If NBPOL is good, why did Kulim sell?
I cannot answer for the company but from what little I know about the decision to sell, it could not increase its stake.

On what exchange rate is the amount that Sime Darby has to pay for NBPOL based on, given that the ringgit is weakening?
Before we made payments, we had already bought sterling forward ... the average rate was RM5.50. The rate that prevailed in June last year was around RM5.40 to RM5.45, then it came down to RM5.41 to RM5.42 and then moved up to RM5.50. Now, it is RM5.60. The moment we decided that our bid was successful, we decided that the right thing to do was to lock in the exchange rate. We did not cover everything because we did it in stages.

Your view on fund raising now?
As far as we are concerned, the lines were secured last October, so now it is just making payments. At the end of the financial year, we expect our gross gearing ratio to be about 62% to 63%; this is still all right by industry standards, it is not above one, which will be a cause for concern. Bear in mind that this gearing ratio is calculated on the basis that all our plantation assets are reflected at cost. We have not revalued our assets; so if we do a revaluation, there will be an improvement in equity value.

Have you set KPIs for NBPOL?
We will discuss this at our board meeting; we will talk about a five- year plan. All along, it was a standalone company, now it is part of the Sime Darby family. The way it rolls out its business will need to move in harmony with Sime Darby’s aspiration and strategy roadmap.

Nick Thompson, in his speech, alluded that NBPOL had done well in the past because management was given authority and the freedom to act and so on.
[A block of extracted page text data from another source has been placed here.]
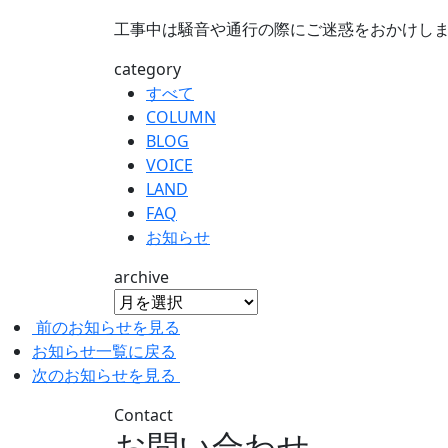
工事中は騒音や通行の際にご迷惑をおかけし
category
すべて
COLUMN
BLOG
VOICE
LAND
FAQ
お知らせ
archive
前のお知らせを見る
お知らせ一覧に戻る
次のお知らせを見る
Contact
お問い合わせ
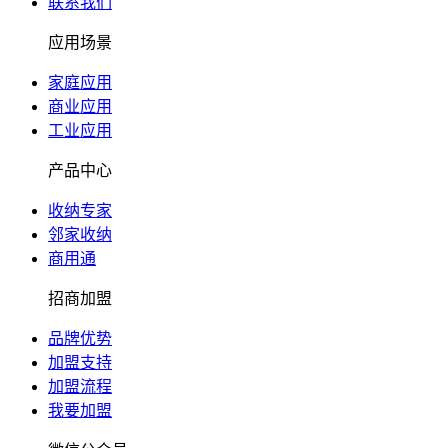
联系我们
应用场景
家庭应用
商业应用
工业应用
产品中心
收纳专家
邻家收纳
商用通
招商加盟
品牌优势
加盟支持
加盟流程
我要加盟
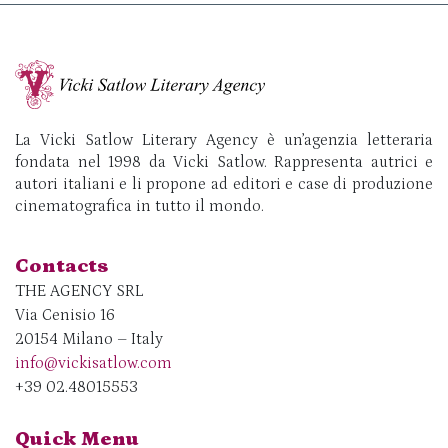
La Vicki Satlow Literary Agency è un’agenzia letteraria
fondata nel 1998 da Vicki Satlow. Rappresenta autrici e
autori italiani e li propone ad editori e case di produzione
cinematografica in tutto il mondo.
Contacts
THE AGENCY SRL
Via Cenisio 16
20154 Milano – Italy
info@vickisatlow.com
+39 02.48015553
Quick Menu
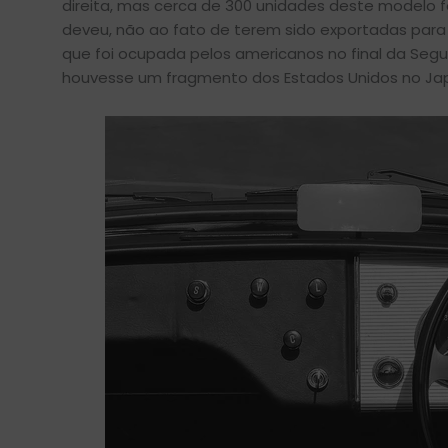
direita, mas cerca de 300 unidades deste modelo f
deveu, não ao fato de terem sido exportadas par
que foi ocupada pelos americanos no final da Segun
houvesse um fragmento dos Estados Unidos no Japã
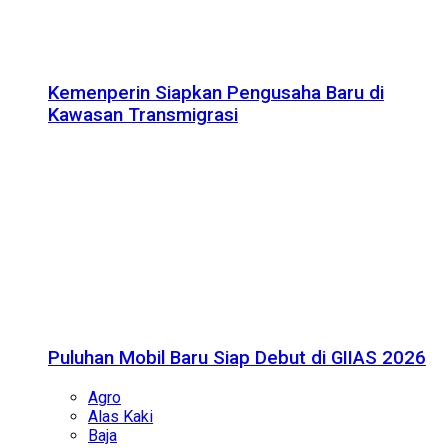
Kemenperin Siapkan Pengusaha Baru di
Kawasan Transmigrasi
Puluhan Mobil Baru Siap Debut di GIIAS 2026
Agro
Alas Kaki
Baja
How far will this continue?
This is the beginning of a new phase, a journey that will see exciting things and developments. The immediate thing that has come out of this acquisition is that we will be appointing Simon Lord, who is the head of sustainability, as head of Sime Darby’s group sustainability. Simon is acknowledged as one of the top sustainability guys in the market. We hope that by having him on board, our sustainability standards will be further improved.

Enhancing our sustainability profile translates into financial benefits. One of NBPOL’s key strengths is sustainability value and it produces around half a million tonnes while we have been producing 2.4 million to 2.5 million tonnes. So, you see the impact on our production, it is enormous.

There are other things in the pipeline which I cannot share with you today, where an acquisition will open doors for other favourable developments.

Is it being explored?
Yes.

This article first appeared in The Edge Malaysia Weekly, on March 30 - April 5, 2015.